Pois a questão do equilíbrio/desequilíbrio traz outro problema central
do filme: a relação entre as abelhas e os humanos. A rapidamente estabelecida “igualdade” entre
as espécies representada pela relação equilibrada entre Barry e Vanessa, sua
amiga florista, tira qualquer peso de um real embate entre diferenças – e, portanto,
de uma real interação. Pela retirada da violência da equação, em favor do clima
de crônica e de comédia, todo o drama que o filme poderia emprestar à sua proposta
"ativista",
desaparece no ar.
Este “detalhe”, a violência, é precisamente o que faz de Ratatouille – com
que Bee Movie guarda considerável semelhança de trama no início – um
grande
filme.
Nele, a violência é previamente reconhecida como dado do mundo e
risco
inerente. A relação entre o rato Rémy e o aprendiz de cozinheiro Linguini depende
justamente
de um equilíbrio em constante negociação, pois tratam-se de duas espécies assumidamente
diferentes que buscam uma harmonia possível. E, ao contrário de Bee Movie,
em que abelhas e humanos se comunicam através do inglês sem ruído algum, a fala
não é uma forma de comunicação dada: Rémy e Linguini precisarão desenvolver maneiras
de entender o outro.
Ora, a violência existe sempre que há alteridade e qualquer relação genuína prescinde
de alteridade. Pode-se dizer, portanto, que Bee Movie fracassa primeiramente
por levar o paralelo entre abelhas e humanos longe demais. Por anular a distância
que faria deste espelhamento, além de motivo cômico, uma medida das aproximações
e distanciamentos necessários a qualquer relacionamento. E, por extensão,
por
colar à questão
da exploração animal pelo homem preocupações como a utilização
de
nomenclatura
relacionada
a abelhas como “trademark”, ou a ameaça representada pelos ursos (violência,
esta
sim, “natural”, parte do equilíbrio de uma lógica não-humana).

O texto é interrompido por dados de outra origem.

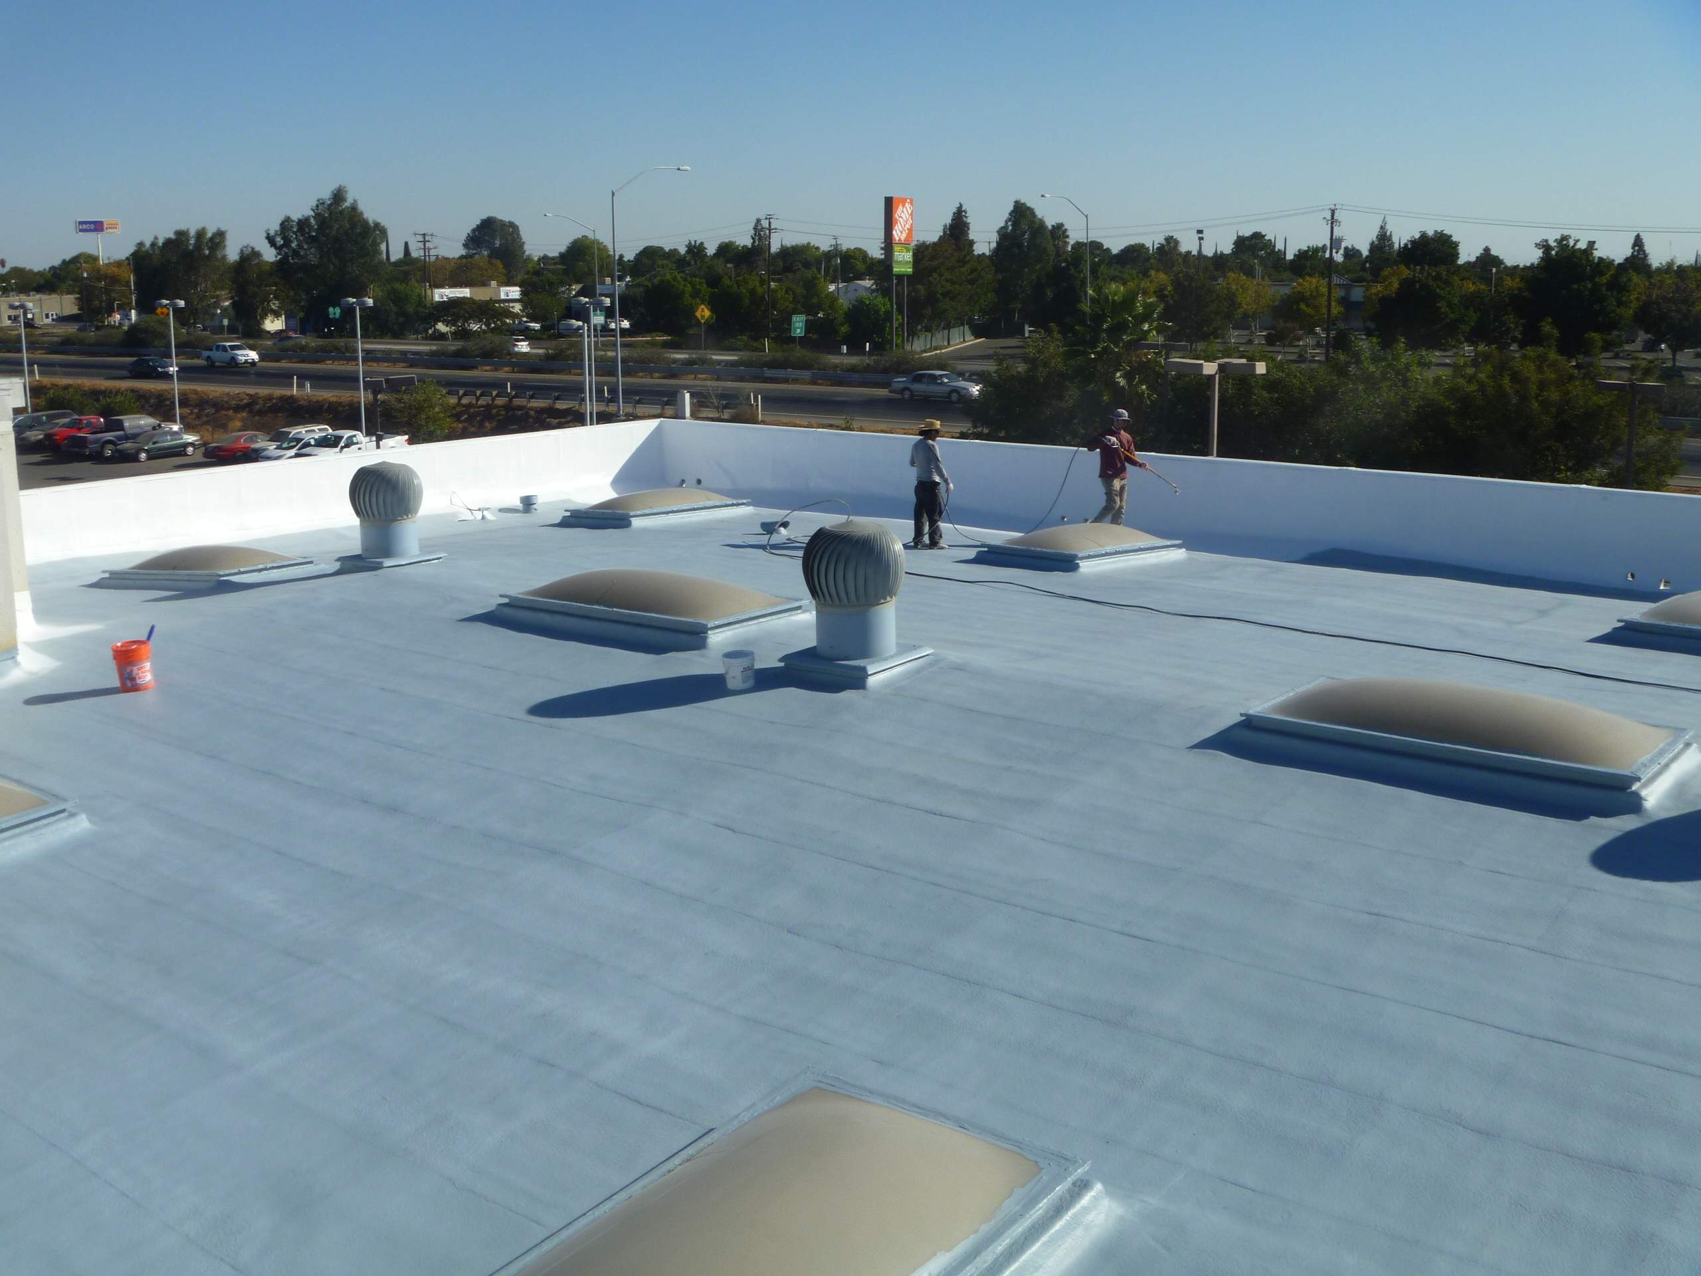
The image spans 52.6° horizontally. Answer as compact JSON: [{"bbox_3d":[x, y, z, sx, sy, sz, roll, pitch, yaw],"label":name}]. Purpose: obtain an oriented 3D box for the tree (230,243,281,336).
[{"bbox_3d":[-60.182,-35.161,174.050,5.100,9.000,5.100,-4,13,-18],"label":"tree"}]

Não por acaso, a condução narrativa do filme e a graça de suas cenas desandam
depois que o conflito é apresentado, depois que Barry sai da colméia e conhece
Vanessa. A inaptidão para lidar com o confronto faz com que uma série de cenas
débeis se suceda, como aquela em que um arrumador do supermercado desconfia da
presença de Barry no depósito, ou a do ataque assassino do marido de Vanessa
a Barry no banheiro – ou mesmo todas as que envolvem o julgamento no tribunal.
Ao sair do terreno da comunidade das abelhas e entrar no terreno do enfrentamento, Bee
Movie afunda – em ritmo, em gags, em emotividade.